Acid-base reactions are a fundamental concept in chemistry and are characterized by the exchange of protons between reactants. In a typical titration problem, you are dealing with an acid reacting with a base. For this exercise, the reaction involves HONH\(_2\) (a weak base) and HCl (a strong acid).
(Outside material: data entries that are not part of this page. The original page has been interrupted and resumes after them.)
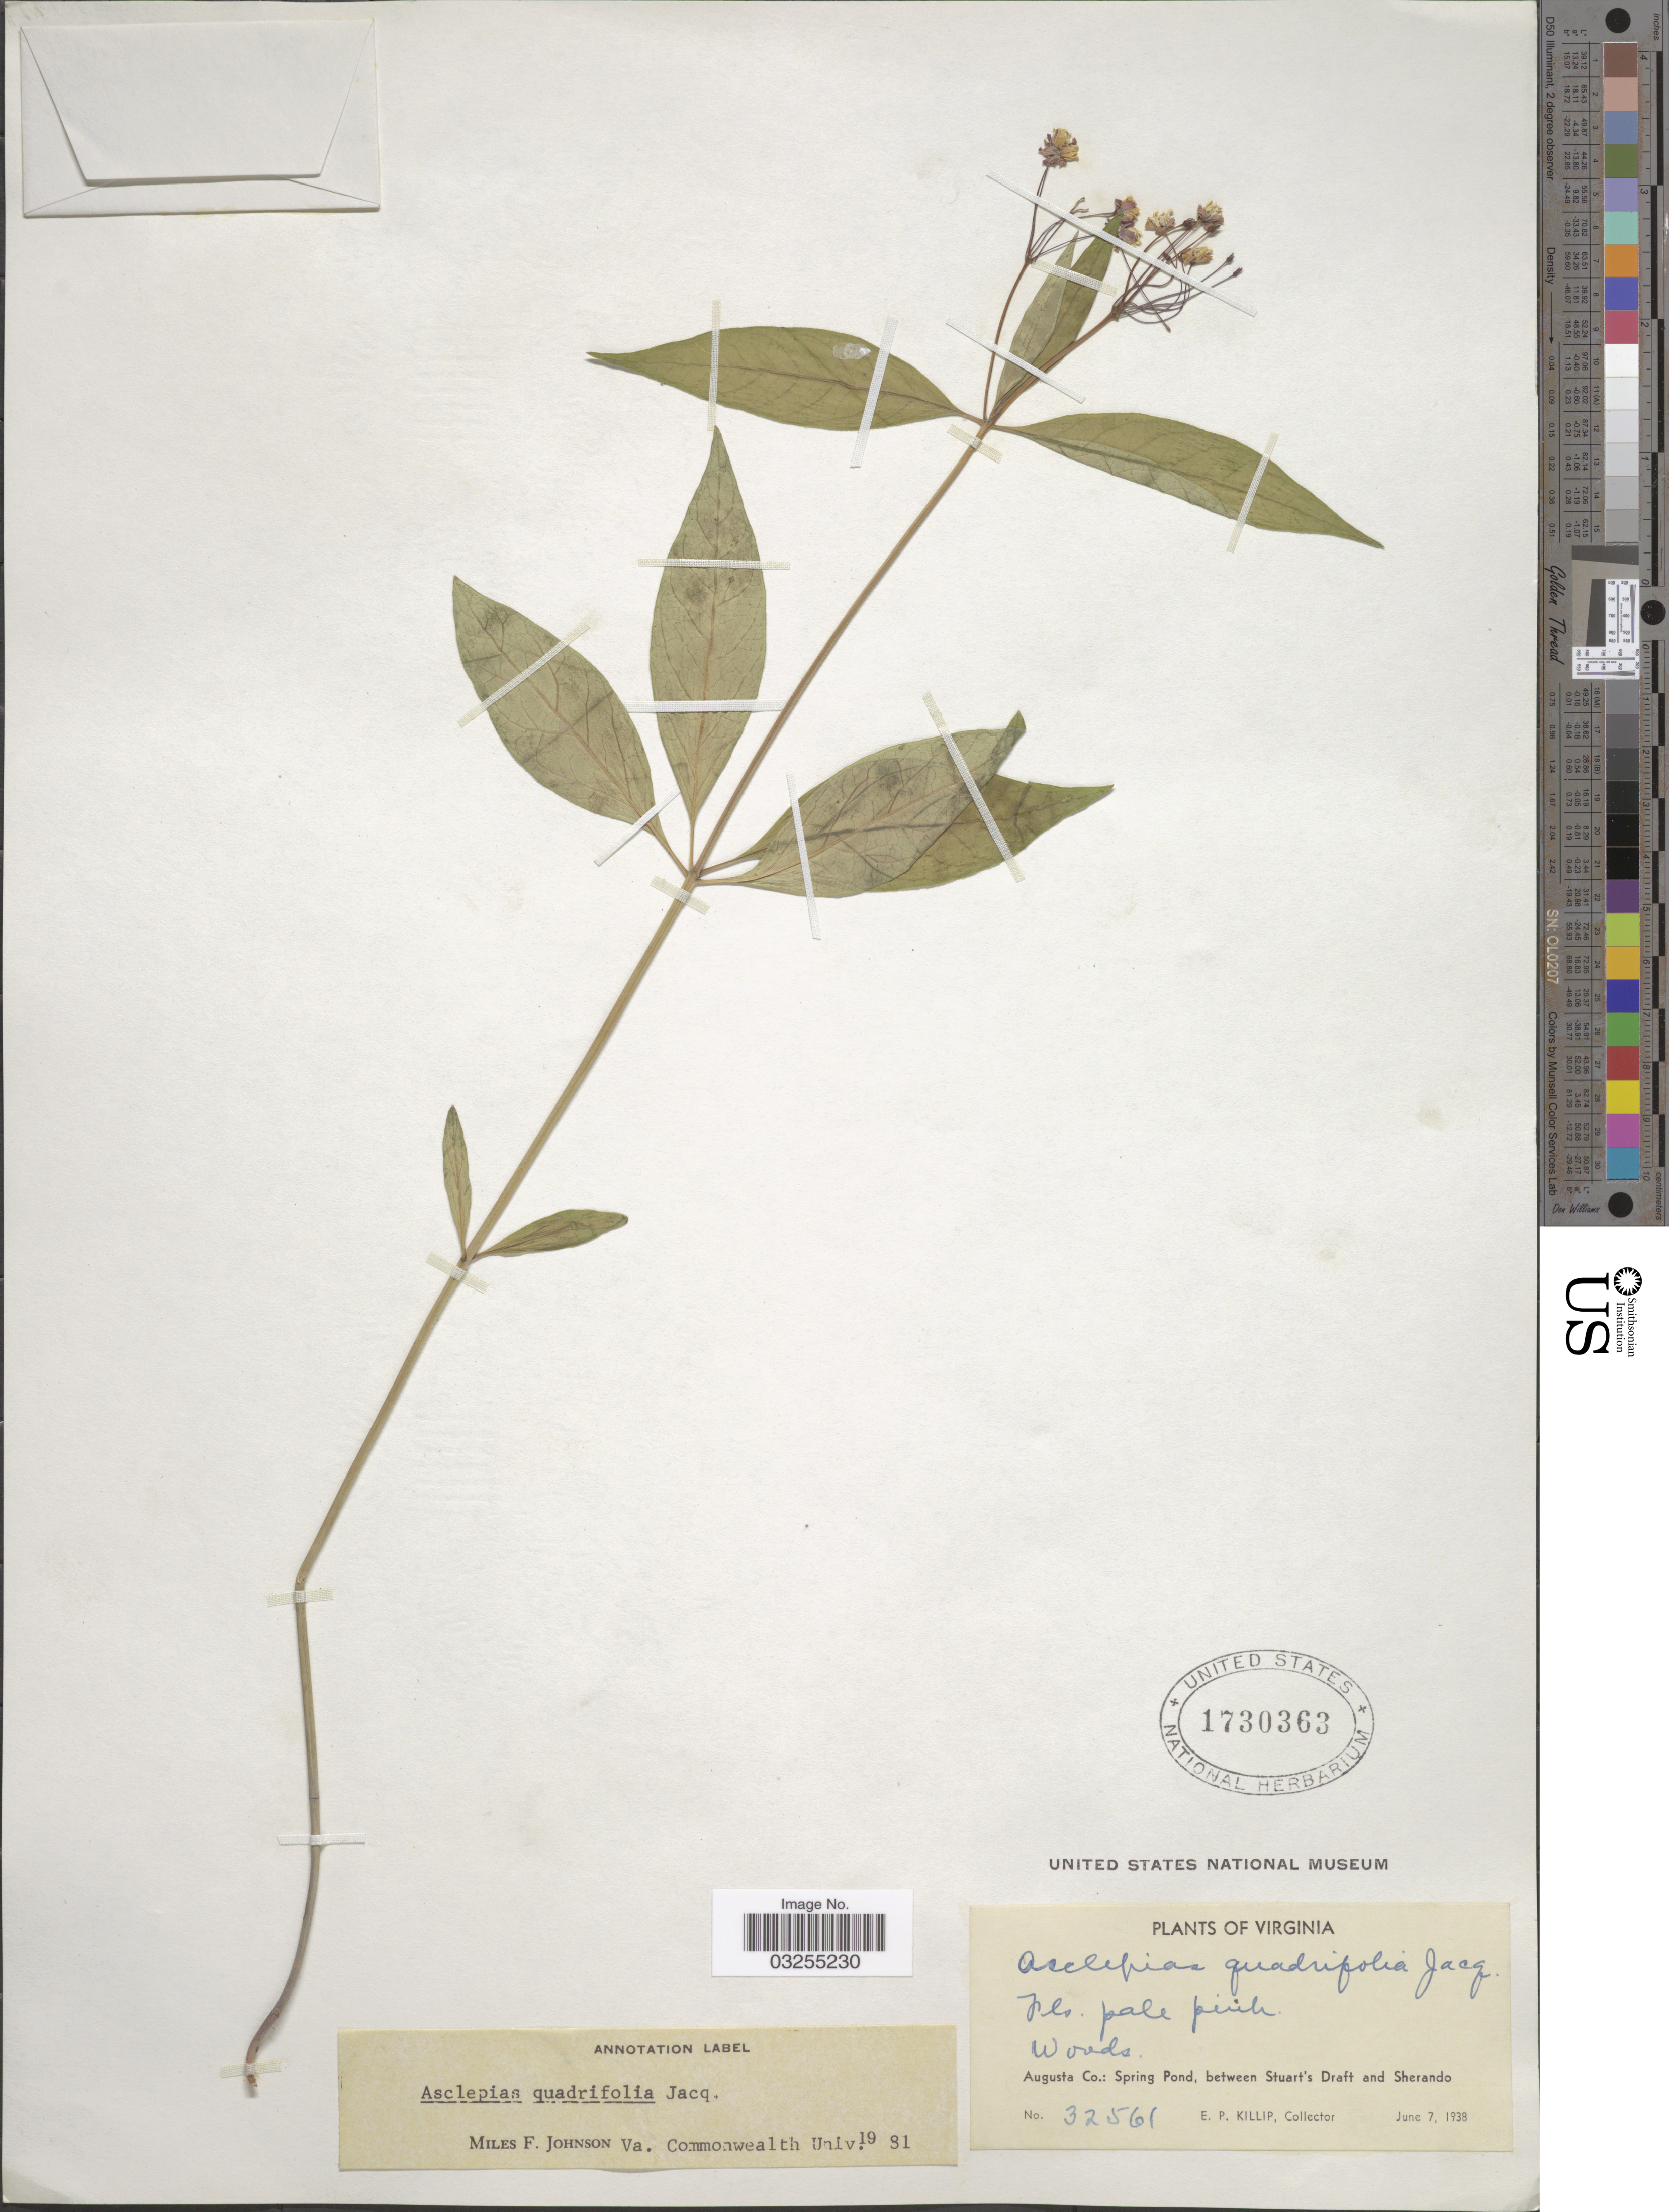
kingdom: Plantae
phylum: Tracheophyta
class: Magnoliopsida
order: Gentianales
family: Apocynaceae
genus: Asclepias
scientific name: Asclepias quadrifolia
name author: Jacq.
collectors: E. P. Killip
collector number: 32561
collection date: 1938-06-07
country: United States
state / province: Virginia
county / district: Augusta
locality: Augusta Co.: Spring Pond, between Stuart's Draft and Sherando.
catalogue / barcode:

• Acids: Donate protons (H\(^+\))
• Bases: Accept protons

The reaction in this exercise can be represented as:\[\text{HONH}_2 + \text{HCl} \rightarrow \text{HONH}_3^+ + \text{Cl}^- \]Each molecule of acid donates a proton to the base, forming conjugate acid and base pairs.It is important to recognize that, in a strong acid-weak base reaction like this, the base will be entirely converted to its conjugate acid at the equivalence point.Understanding this exchange of protons helps predict changes in pH throughout the titration, ultimately leading us to interesting outcomes at different stages of the addition of HCl.

ICE table

An ICE table is a helpful tool in equilibrium calculations, allowing you to organize information before, during, and after the reaction to predict concentrations of reactants and products.ICE stands for Initial, Change, and Equilibrium, and it sets up a structured manner to calculate unknown values. Here's how it works in our titration:

• Initial: Start with known initial concentrations
• Change: Determine the changes as the reaction proceeds
• Equilibrium: Calculate concentrations at equilibrium

For a base like HONH\(_2\), you set up the initial concentration and identify the changes due to the reaction with HCl. The ICE table helps determine how much each species is "consumed" or "produced" as the equilibrium is established. In practice, when \( \text{HONH}_2 \) reacts with HCl, the changes calculated in the ICE table can directly lead to solving the equilibrium expression for pH.

equivalence point

The equivalence point in a titration is when the number of moles of titrant added equals the number of moles of the substance being titrated. This is a crucial stage because it signifies the completion of the neutralization reaction. In the context of titration between a weak base (HONH\(_2\)) and a strong acid (HCl), the equivalence point can be particularly insightful.At the equivalence point:

• All original moles of the base have been completely neutralized by the acid
• The solution will primarily consist of the conjugate acid and accompanying ions

The pH can still change dramatically here. Since a strong acid is involved, you would often find the pH to be slightly acidic.The pH at this point is determined by the hydrolysis of the conjugate acid.Understanding the equivalence point is key to mastering titration and predicting the pH at this critical juncture in the reaction.